The question, of course, was mostly rhetorical.
Bauer elaborated on the many “inventive” paths the community had taken to maximize returns, despite their resource and coding limitations: parallelizing and vectorizing codes for CPUs; investing in mixed-precision, concurrency, and parallel I/O; dissecting code and analyzing subcomponents; machine learning for surrogate modeling; GPU and FPGA code trials; and more.
Bauer also highlighted how weather and climate prediction researchers had come together as a community, working to ensure that tools, science and algorithms were complementary and engaging with large-scale organizations that had clear and productive goals.
The path forward
To move meaningfully forward, Bauer argued, would require an active, fundamental shift in the weather and climate modeling landscape. “After all the struggles that we have seen over the last decade or so,” he said, “I think we understand that we will never gain effective value from just sitting around and waiting for a solution.”
Bauer presented a solution roadmap in two categories: “algorithms and codes” and “data handling and workflows.” For the most part, the two categories shared solutions – “do less,” “do it cheaper,” “do it on new technology” and “do it yourself.” Bauer broadly recommended streamlining the data workflow using a “generic approach to data structures” to ensure that data was flexible and efficient, as well as using precision, concurrency, and machine learning to reduce resource use.
Regarding precision, Bauer had particularly strong thoughts. “I think single-precision is done,” he said, indicating successfully so. “When I say mixed precision, I will go even harder; you can ask other certain parts of your algorithms that actually favor half-precision or different types of standard-precision standards.”
As for “do it yourself”? “There are no generic solutions,” Bauer explained, “For the part in the middle – the separation of concerns between the top level of algorithmic layers and a diverse range of hardware to which you might want to delegate all your different problems.”
Bauer also highlighted the value of a number of other improvements: code translation for different types of interfaces, data workflow resilience, object-based data storage and more.
In terms of ongoing approaches, Bauer shone a spotlight on ExtremeEarth — a European program designed to “revolutionize Europe’s capability to predict and monitor environmental extremes and their impacts on society,” built on an integration of edge and exascale computing — but lacking sufficient funding.

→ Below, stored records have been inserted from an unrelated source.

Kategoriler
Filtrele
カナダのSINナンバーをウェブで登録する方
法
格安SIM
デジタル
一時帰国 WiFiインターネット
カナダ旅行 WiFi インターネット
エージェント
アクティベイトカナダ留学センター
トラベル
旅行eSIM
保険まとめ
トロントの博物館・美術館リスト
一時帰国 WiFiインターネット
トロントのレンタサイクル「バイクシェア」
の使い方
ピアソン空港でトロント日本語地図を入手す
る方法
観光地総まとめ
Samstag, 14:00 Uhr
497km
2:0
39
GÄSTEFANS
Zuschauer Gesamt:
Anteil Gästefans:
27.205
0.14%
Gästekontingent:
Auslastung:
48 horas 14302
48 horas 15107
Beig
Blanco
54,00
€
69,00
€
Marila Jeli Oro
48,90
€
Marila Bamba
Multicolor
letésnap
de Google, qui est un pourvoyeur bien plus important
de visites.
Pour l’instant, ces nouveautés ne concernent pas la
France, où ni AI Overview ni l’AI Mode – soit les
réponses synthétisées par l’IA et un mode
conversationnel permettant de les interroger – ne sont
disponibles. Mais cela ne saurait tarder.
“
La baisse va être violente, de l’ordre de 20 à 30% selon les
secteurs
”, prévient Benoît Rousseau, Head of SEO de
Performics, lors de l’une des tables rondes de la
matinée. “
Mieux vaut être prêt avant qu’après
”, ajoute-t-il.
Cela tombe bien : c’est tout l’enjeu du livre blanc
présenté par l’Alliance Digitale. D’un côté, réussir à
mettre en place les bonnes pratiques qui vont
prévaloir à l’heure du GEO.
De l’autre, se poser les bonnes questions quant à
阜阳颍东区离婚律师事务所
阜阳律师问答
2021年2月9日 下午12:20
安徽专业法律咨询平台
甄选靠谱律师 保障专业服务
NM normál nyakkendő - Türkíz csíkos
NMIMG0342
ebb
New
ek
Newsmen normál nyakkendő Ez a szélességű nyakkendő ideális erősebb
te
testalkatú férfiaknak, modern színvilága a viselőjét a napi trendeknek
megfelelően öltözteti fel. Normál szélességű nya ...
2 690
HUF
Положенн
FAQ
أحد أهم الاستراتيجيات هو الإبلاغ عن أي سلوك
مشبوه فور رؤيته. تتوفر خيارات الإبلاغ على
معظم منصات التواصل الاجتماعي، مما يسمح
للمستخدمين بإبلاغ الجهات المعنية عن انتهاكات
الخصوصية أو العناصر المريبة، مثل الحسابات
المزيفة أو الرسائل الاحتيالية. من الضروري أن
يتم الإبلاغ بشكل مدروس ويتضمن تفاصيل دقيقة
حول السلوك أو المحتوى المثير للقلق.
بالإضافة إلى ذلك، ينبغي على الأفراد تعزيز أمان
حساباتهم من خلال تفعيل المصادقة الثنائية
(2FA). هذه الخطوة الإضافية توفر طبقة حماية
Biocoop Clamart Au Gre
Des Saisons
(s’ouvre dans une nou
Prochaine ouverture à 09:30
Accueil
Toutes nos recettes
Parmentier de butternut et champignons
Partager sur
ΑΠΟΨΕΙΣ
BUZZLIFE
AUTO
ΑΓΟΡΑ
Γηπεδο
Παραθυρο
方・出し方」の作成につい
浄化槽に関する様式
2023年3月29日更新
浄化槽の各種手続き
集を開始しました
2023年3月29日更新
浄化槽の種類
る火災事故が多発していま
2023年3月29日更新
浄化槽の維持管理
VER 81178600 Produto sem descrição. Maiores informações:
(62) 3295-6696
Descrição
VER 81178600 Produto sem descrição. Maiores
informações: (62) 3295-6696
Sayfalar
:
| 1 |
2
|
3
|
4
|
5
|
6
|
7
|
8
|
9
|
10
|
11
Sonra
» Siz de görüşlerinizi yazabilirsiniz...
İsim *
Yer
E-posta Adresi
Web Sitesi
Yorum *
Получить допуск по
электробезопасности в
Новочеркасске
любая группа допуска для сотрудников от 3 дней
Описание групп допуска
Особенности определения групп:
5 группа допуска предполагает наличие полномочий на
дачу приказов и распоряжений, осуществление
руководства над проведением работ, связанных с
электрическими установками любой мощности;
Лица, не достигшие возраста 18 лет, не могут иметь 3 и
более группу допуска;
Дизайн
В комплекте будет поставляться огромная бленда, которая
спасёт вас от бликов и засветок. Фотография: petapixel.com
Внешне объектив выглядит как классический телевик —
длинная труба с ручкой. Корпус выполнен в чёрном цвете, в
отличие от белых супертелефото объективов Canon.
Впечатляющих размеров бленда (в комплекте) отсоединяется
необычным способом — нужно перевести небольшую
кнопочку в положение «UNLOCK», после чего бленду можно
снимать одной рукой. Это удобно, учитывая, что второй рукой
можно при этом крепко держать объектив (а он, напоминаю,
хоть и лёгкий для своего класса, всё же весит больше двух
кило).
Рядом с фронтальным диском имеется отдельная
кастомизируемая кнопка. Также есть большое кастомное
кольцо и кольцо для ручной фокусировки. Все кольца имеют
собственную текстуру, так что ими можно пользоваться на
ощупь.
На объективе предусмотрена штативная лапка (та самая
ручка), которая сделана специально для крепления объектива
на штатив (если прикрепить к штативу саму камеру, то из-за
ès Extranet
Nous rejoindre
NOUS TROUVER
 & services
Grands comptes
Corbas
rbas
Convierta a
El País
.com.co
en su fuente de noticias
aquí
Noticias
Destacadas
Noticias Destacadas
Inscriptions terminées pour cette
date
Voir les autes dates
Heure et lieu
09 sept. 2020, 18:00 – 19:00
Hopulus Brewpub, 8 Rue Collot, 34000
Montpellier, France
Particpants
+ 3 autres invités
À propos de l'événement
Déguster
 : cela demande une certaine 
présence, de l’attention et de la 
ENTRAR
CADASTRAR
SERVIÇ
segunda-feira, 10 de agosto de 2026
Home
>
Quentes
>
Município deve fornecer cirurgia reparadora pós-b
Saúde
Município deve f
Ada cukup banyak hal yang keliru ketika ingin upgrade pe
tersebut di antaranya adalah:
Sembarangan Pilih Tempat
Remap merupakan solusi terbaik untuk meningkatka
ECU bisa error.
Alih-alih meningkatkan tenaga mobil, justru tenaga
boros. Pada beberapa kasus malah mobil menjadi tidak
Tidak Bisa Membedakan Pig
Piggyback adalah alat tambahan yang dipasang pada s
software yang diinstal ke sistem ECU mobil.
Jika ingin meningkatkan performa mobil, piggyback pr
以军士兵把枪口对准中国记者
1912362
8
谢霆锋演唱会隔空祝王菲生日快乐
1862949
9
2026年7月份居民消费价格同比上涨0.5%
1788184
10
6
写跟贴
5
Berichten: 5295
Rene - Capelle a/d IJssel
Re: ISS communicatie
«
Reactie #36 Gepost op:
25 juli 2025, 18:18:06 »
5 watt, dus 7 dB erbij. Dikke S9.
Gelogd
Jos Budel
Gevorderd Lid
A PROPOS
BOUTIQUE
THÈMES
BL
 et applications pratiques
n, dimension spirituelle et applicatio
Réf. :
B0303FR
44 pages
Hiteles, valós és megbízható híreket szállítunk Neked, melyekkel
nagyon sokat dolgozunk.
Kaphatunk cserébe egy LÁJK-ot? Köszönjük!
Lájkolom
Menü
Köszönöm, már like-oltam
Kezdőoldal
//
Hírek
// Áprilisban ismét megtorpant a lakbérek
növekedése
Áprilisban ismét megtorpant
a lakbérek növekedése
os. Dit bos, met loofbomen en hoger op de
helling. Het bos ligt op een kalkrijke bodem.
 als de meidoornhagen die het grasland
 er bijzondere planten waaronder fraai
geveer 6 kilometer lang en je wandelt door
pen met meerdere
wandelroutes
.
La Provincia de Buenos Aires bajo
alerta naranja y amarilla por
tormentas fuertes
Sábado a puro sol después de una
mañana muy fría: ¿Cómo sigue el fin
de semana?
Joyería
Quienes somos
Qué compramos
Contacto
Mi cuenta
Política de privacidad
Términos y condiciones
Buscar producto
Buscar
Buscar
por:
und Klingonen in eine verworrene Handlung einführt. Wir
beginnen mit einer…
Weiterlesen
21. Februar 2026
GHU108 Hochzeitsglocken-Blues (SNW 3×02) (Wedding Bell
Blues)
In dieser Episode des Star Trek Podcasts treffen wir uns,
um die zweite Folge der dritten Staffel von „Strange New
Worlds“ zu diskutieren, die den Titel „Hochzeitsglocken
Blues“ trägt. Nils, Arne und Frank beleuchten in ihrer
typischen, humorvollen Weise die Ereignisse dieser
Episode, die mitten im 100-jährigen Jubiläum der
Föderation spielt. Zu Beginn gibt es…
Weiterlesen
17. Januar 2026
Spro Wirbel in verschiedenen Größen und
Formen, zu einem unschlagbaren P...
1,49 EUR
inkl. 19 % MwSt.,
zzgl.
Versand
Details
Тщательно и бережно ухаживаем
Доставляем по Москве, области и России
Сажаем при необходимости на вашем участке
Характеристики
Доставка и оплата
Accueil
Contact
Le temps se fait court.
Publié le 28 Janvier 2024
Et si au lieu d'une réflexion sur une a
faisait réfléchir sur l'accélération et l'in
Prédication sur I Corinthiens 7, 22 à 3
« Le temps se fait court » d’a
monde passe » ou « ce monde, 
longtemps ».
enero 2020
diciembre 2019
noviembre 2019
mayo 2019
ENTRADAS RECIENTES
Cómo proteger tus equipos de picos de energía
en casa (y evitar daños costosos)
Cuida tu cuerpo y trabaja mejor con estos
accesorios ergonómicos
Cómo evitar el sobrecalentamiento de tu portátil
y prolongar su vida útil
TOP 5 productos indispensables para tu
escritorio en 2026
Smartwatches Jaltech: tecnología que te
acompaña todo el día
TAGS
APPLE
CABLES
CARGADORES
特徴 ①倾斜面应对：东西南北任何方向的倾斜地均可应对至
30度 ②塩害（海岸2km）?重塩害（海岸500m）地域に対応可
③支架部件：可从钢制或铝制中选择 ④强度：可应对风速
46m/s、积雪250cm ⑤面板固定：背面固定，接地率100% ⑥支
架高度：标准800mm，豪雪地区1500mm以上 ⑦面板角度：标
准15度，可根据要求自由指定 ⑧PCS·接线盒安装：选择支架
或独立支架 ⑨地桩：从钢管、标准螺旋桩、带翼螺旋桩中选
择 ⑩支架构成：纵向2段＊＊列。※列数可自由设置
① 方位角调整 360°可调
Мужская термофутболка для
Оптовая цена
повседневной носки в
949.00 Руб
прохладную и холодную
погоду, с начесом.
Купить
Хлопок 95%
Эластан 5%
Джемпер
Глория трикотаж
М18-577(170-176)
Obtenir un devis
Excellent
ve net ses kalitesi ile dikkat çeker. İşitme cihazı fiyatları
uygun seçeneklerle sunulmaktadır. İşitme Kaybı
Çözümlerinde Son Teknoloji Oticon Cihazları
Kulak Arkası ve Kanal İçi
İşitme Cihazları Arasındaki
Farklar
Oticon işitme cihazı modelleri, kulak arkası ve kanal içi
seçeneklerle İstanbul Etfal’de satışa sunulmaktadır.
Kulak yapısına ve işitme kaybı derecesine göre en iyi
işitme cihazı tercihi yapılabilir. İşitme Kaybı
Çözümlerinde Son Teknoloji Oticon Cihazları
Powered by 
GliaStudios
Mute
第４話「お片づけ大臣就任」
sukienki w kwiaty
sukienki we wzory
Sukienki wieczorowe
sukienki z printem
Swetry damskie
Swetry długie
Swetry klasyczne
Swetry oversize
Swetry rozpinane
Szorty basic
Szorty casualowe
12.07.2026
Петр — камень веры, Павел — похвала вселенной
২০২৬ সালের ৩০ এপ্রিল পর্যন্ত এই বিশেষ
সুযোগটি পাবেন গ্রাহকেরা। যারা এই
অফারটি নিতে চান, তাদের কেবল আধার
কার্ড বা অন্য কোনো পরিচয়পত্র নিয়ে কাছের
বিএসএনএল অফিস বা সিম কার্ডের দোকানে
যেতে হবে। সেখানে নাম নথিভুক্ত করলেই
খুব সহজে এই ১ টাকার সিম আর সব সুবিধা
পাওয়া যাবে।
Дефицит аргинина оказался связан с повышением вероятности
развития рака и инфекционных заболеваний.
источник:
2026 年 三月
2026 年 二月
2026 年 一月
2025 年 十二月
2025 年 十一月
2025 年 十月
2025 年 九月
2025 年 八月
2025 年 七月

A pilot demonstration for exascale computing
Bauer presented a question: “exascale systems present a vision for weather and climate prediction – can we meet the challenges?” But then, he said, he started to look at it differently. He posed a new question: “weather and climate prediction present a vision for exascale systems – can we meet the challenges?”
“I think,” Bauer mused, “we’re actually a pilot demonstration for an exascale system.”
“First, we have world science leadership, certainly in Europe – but in other places as well – where we also have technology leadership,” he explained. “It’s obvious, needless to say, that weather and climate have outstanding socioeconomic impacts … and that urgent action is needed. The response to climate change impacts can’t wait for 20 years until we have another generation of supercomputers – we need to find solutions now.”
The exascale goal, Bauer stressed, ties into all of this – from the hardware to the machine learning to the data handling – and the well-integrated weather and climate modeling community was prepared to put in the work. “I think we’re very ready to embrace new technologies,” he said. “I think we’re actually ready to redesign our applications top to bottom.” This way, weather and climate modeling could serve as a pilot that demonstrated the massive value of exascale systems.
“We’re ready,” he said, matter-of-factly. “And weather and climate is the perfect application for exascale.”